Marion : En recrutant à la va-vite et en formant des enseignant-e-s en 4 jours, le gouvernement a acté l’école de la précarité. Nous, sur le terrain, on doit refuser de jouer le jeu du mépris ou de la division envers ces nouvelles et nouveaux collègues.

Dans les faits, ce choix des « job datings » et des formations-éclair constituent une nouvelle offensive du gouvernement envers le service public d’éducation. Tout en essayant de contenir la crise, Macron avance ses pions pour accentuer la précarisation du secteur. Il le fait en renforçant la division entre les personnels, avec des statuts encore précaire, jouant sur la concurrence de la misère. C’est la même logique que lorsqu’il parle d’augmentation au mérite ou en promettant de payer davantage les nouveaux entrants. C’est ça, l’école néolibérale : une école de la concurrence, de la division et de la soumission.

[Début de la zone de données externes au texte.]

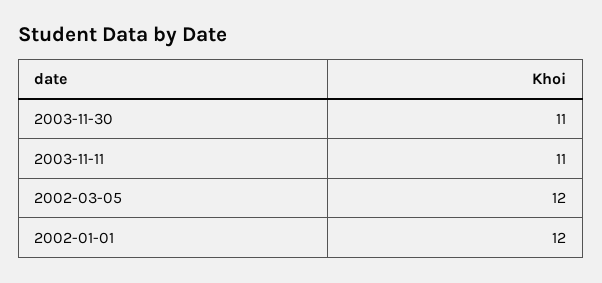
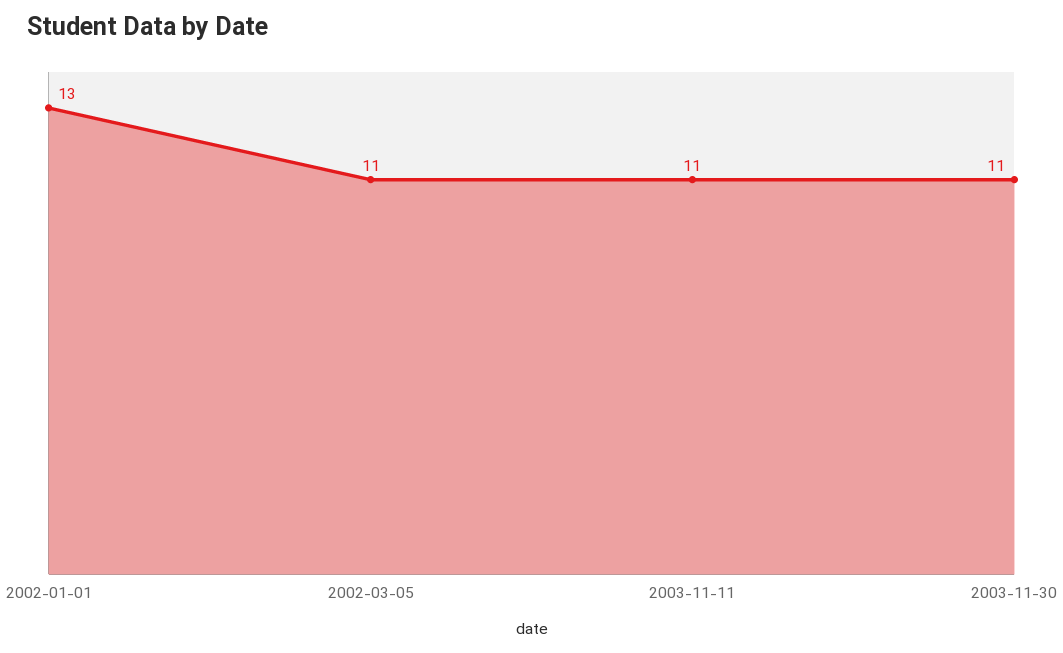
2002-03-05: 12 -> 11
2002-01-01: 12 -> 13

Comme par habitude, c’est sur l’ensemble des collègues, et premièrement sur nos collègues nouvellement recrutés, que pèseront les politiques gouvernementales de précarisation des personnels. Mais face aux divisions que veut construire le gouvernement, la première des revendications est la titularisation de tous les précaires, et des professeurs nouvellement recrutés. On est contre ces divisions de statut, contre la multiplication des travailleuses et travailleurs précaires dans l’éducation. On pense au contraire que l’ensemble des collègues devrait être au statut, que tous les travailleurs du secteur, les AEDS, les AESHs, les ATSEMS, les agents devraient avoir un statut et un salaire correct. Ça n’intéresse personne la précarisation organisée, ni les personnels de l’éducation, ni les familles, il n’y a que le gouvernement pour se satisfaire de cette économie.

Révolution permanente : Une forme de flou règne autour en cette rentrée des classes quelle est l’ambiance le jour de la rentrée ?

Marion : Il n’y a aucune sérénité. Déjà parce que les conditions vont être tendus, il manque partout des profs et on est tous en train de se concerter pour comptabiliser le nombre de profs manquants mais aussi parce que c’est une rentrée marquée par l’inflation. En temps normal le 10 du mois on est à moins 500, mais là avec la conjoncture et sans augmentation on va être encore plus pris à la gorge, donc quand Macron nous dit que ça va être la fin de l’abondance on a l’impression qu’il cherche à alimenter une colère profonde des travailleurs ! Une colère dont il devrait se méfier.

Plusieurs établissements après la rentrée ont annoncé partir en grève dès lundi et on est également nombreux à regarder la date du 29 et à se demander pourquoi les directions syndicales n’ont pas mis en place un plan de bataille alors même que l’on savait que la rentrée serait catastrophique. Cette date du 29 on va s’en saisir notamment parce que l’inflation nous y contraint, qu’il y a une urgence a augmenter les salaires pour l’ensemble des travailleurs.

On est tous en train de se demander comment on va remplir le frigo, comment on va se chauffer cet hiver. Il n’y a pas un travailleur qui est dans l’abondance ! Il n’y a pas un travailleur qui charbonne toute la semaine et qui fait du jet ski le week-end. Les parasites, les profiteurs, ceux qui sont dans l’abondance et se gavent sur la destruction des secteurs essentiels de la société ce ne sont pas nous ! Un combat d’ensemble est plus que nécessaire. Alors dans nos salles des profs, sur nos établissements scolaires on va devoir discuter et s’organiser pour réclamer beaucoup et offrir autre chose à nos élèves qu’un avenir de précarité.